Element position data
start

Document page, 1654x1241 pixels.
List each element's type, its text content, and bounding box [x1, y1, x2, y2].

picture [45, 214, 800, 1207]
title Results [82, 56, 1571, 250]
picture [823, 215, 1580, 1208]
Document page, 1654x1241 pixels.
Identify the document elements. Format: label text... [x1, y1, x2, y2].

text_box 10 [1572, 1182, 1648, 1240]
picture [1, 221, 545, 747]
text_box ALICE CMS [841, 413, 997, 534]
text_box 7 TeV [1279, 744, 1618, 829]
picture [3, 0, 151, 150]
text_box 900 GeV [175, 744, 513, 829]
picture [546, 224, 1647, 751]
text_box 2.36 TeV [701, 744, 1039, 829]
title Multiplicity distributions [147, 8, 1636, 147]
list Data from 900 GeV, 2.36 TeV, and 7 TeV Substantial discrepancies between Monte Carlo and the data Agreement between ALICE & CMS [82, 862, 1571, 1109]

end
start

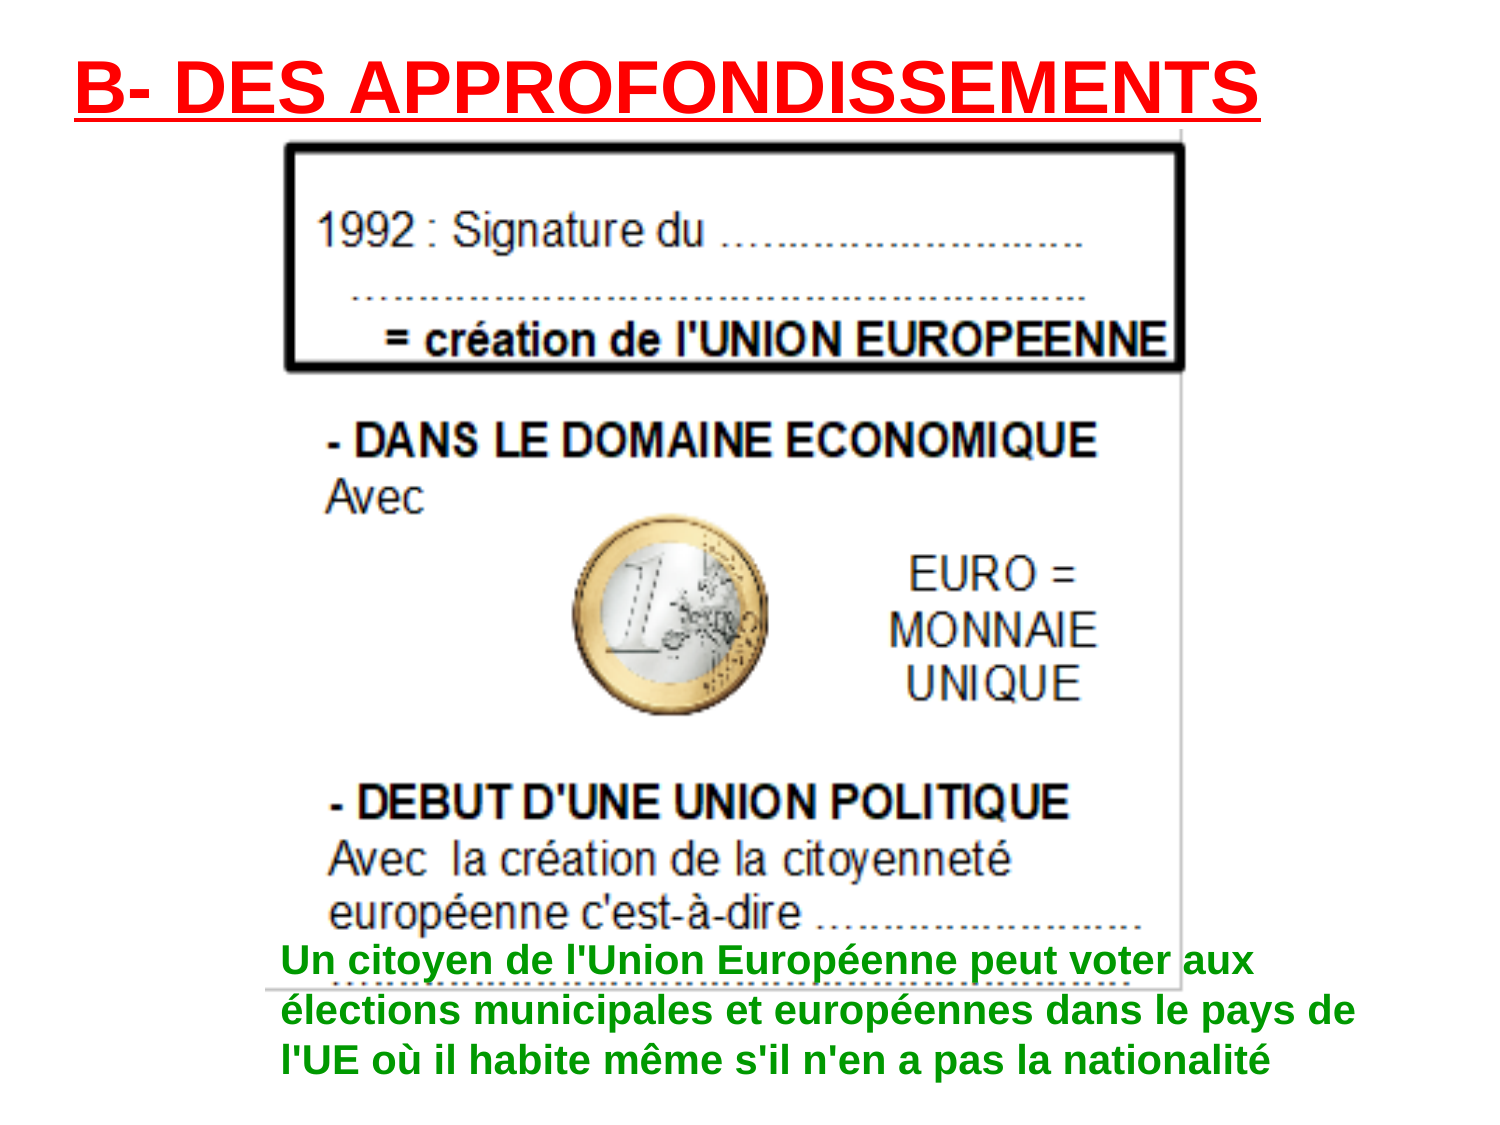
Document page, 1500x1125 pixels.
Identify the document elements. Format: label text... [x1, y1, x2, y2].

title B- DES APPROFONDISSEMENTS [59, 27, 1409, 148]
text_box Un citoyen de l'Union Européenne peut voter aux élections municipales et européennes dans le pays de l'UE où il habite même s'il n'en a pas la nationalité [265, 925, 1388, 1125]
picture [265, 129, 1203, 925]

end

- [Task brief] Switch "Identify" to "Detect" in the lines that begin at the one containing "Document page, 1500x1125 pixels." and end after the one containing "picture [265, 129, 1203, 925]". Leave everything else unchanged, and give back only those lines.

- [Exercise output]
Document page, 1500x1125 pixels.
Detect the document elements. Format: label text... [x1, y1, x2, y2].

title B- DES APPROFONDISSEMENTS [59, 27, 1409, 148]
text_box Un citoyen de l'Union Européenne peut voter aux élections municipales et européennes dans le pays de l'UE où il habite même s'il n'en a pas la nationalité [265, 925, 1388, 1125]
picture [265, 129, 1203, 925]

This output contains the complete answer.